─── SOURCE RECORDS ───
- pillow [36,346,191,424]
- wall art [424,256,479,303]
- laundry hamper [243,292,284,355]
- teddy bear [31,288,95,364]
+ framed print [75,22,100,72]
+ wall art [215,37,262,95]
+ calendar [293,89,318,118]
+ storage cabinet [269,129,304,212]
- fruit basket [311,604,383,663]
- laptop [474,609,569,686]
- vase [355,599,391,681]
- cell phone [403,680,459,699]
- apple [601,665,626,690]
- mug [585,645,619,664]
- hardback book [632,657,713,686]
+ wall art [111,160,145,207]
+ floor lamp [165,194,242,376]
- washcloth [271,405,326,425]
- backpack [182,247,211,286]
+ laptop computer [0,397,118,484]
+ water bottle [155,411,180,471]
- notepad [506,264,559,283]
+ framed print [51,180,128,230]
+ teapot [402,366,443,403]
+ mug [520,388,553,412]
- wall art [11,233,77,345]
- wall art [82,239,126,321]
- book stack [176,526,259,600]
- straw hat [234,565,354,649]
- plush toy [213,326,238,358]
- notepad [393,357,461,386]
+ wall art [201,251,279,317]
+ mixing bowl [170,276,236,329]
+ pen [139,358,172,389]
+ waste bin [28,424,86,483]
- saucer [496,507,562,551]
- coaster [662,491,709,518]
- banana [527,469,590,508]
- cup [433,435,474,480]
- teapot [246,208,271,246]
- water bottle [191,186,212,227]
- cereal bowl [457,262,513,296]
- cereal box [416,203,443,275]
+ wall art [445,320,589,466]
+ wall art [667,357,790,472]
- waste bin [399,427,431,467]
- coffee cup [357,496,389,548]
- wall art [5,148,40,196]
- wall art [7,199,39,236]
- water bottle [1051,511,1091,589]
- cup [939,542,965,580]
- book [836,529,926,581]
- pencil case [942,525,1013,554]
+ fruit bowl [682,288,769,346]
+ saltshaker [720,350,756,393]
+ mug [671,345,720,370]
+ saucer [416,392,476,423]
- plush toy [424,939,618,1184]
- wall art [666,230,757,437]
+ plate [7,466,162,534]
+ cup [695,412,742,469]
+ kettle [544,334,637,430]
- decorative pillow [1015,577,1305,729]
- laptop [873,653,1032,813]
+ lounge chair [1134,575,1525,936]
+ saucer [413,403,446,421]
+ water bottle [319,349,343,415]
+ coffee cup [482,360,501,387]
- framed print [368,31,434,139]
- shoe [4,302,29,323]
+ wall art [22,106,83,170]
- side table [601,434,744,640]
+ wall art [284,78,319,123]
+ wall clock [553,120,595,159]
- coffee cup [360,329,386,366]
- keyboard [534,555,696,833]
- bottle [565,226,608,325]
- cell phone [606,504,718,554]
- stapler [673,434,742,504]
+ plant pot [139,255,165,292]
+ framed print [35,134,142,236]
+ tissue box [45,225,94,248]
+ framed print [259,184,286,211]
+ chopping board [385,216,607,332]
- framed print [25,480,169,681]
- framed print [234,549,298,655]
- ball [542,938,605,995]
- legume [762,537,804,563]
───
| TASK DIRECTIONS |
Give again, exactly, every line from the one holding "- stapler [673,434,742,504]" to the last line of the data.

| ANSWER BELOW |
- stapler [673,434,742,504]
+ plant pot [139,255,165,292]
+ framed print [35,134,142,236]
+ tissue box [45,225,94,248]
+ framed print [259,184,286,211]
+ chopping board [385,216,607,332]
- framed print [25,480,169,681]
- framed print [234,549,298,655]
- ball [542,938,605,995]
- legume [762,537,804,563]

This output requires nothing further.